Configure Application Control for a Policy

Configure the Application Control module to define its behavior for a policy. Generally, use the following steps to configure the module:

  1. Create an ApplicationControlPolicyExtension object and add the Ruleset IDs to use. Also configure the running state (on or off).
  2. Create an PolicySettings object to configure runtime settings of the module.
  3. Create a Policy object and add the ApplicationControlPolicyExtension and PolicySettings objects.
  4. Use a PoliciesApi object to add or update the policy on Deep Security Manager.

For more information about Deep Security application control, see Deep Security Help Center.

Example: Turn on application control

The following example code creates an ApplicationControlPolicyExtension object and turns on application control. The object is added to a Policy object which is used to modify a policy on Deep Security Manager.

Python
def configure_application_control(api, configuration, api_version, api_exception, policy_id):
    """ Modifies a policy to set the application control state to on.

    :param api: The Deep Security API modules.
    :param configuration: Configuration object to pass to the api client.
    :param api_version: The version of the API to use.
    :param api_exception: The Deep Security API exception module.
    :param policy_id: The ID of the policy to modify.
    :return: A PoliciesApi object that contains the ID of the modified policy.
    """

    # Get the policy
    policies_api = api.PoliciesApi(api.ApiClient(configuration))

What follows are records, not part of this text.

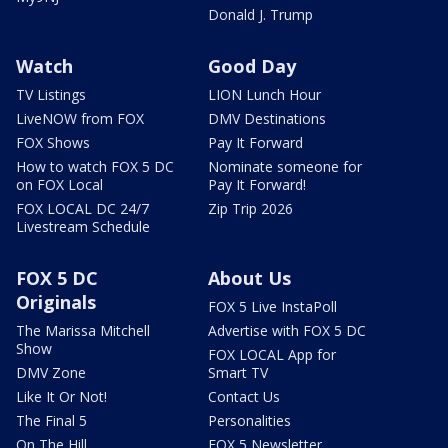
Donald J. Trump
Watch
Good Day
TV Listings
LION Lunch Hour
LiveNOW from FOX
DMV Destinations
FOX Shows
Pay It Forward
How to watch FOX 5 DC
Nominate someone for
on FOX Local
Pay It Forward!
FOX LOCAL DC 24/7
Zip Trip 2026
Livestream Schedule
FOX 5 DC
About Us
Originals
FOX 5 Live InstaPoll
The Marissa Mitchell
Advertise with FOX 5 DC
Show
FOX LOCAL App for
DMV Zone
Smart TV
Like It Or Not!
Contact Us
The Final 5
Personalities
On The Hill
FOX 5 Newsletter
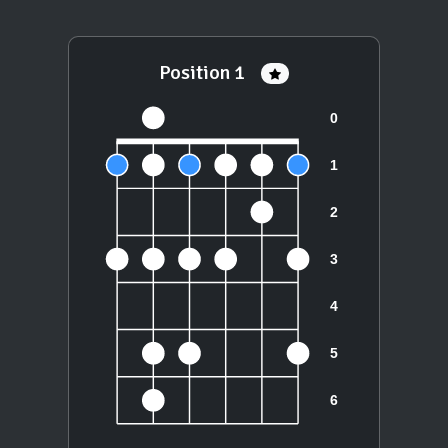
Position 1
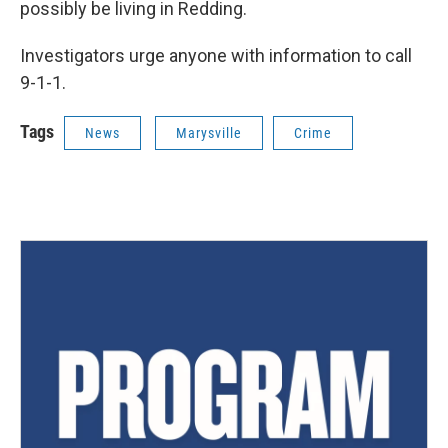
possibly be living in Redding.
Investigators urge anyone with information to call
9-1-1.
Tags
News
Marysville
Crime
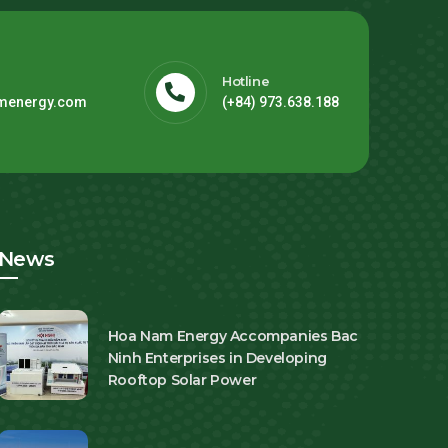
Hotline
menergy.com
(+84) 973.638.188
News
Hoa Nam Energy Accompanies Bac
Ninh Enterprises in Developing
Rooftop Solar Power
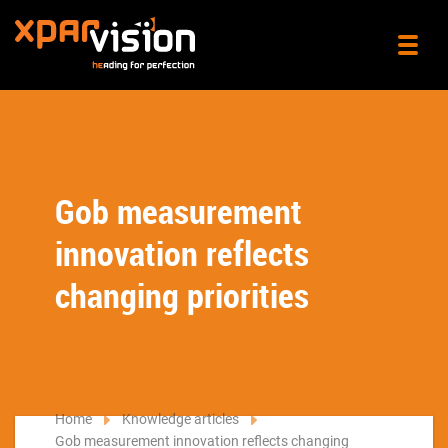
Gob measurement
innovation reflects
changing priorities
Home
Knowledge articles
Gob measurement innovation reflects changing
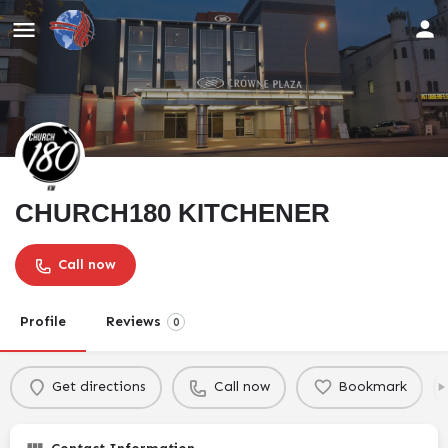
CHURCH180 KITCHENER
Call now
Profile
Reviews
0
Get directions
Call now
Bookmark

    # Turn on Application Control
    application_control_policy_extension = api.ApplicationControlPolicyExtension()
    application_control_policy_extension.state = "on"

    # Update the policy
    update_policy = api.Policy()
    update_policy.application_control = application_control_policy_extension

    try:
        # Modify the policy on Deep Security Manager
        app_control_policy = policies_api.modify_policy(policy_id, update_policy, api_version, overrides=False)
        return app_control_policy

    except api_exception as e:
        return "Exception: " + str(e)
JavaScript
/*
 * Modifies a policy to set the Application Control state to ON.
 * @param {ApiClient} api The Deep Security API exports.
 * @param {String} policyID The ID of the policy to modify.
 * @param {String} apiVersion The API version to use.
 * @returns {Promise} A promise object that resolves to the ID of the modified policy.
*/
exports.configureApplicationControl = function (api, policyID, apiVersion) {
  return new Promise((resolve, reject) => {
    const policy = new api.Policy();
    const policiesApi = new api.PoliciesApi();
    const appControlPolicyExtension = new api.ApplicationControlPolicyExtension();

    //Turn on application control
    appControlPolicyExtension.state =
      api.ApplicationControlPolicyExtension.StateEnum.on;

    //Add to the policy
    policy.applicationControl = appControlPolicyExtension;

    //Send the change to Deep Security Manager
    policiesApi.modifyPolicy(policyID, policy, apiVersion, { overrides: false })
      .then(data => {
        resolve(data);
      })
      .catch(function(error) {
        reject(error);
      });
  });
};
Java
/*
 * Turns on the Application Control module for a policy.
 * @param policyId The ID of the policy to modify.
 * @param dsmClient The ApiClient for the Deep Security Manager.
 */
public static void configureApplicationControl(Integer policyId){
  //Get the policy to modify
  PoliciesApi policiesApi = new PoliciesApi(); 
  
  //Turn on ApplicationControl
  ApplicationControlPolicyExtension appControlPolicyExtension = new ApplicationControlPolicyExtension();
  appControlPolicyExtension.setState(ApplicationControlPolicyExtension.StateEnum.ON);
  
  //Update the policy
  Policy updatePolicy = new Policy();
  updatePolicy.setApplicationControl(appControlPolicyExtension);
  try {
    //Update the policy on Deep Security Manager
    policiesApi.modifyPolicy(policyId, updatePolicy, false, "v1");
  } catch (ApiException e) {
    e.printStackTrace();
  }
}
For information about authenticating API calls, see Authenticate with Deep Security Manager.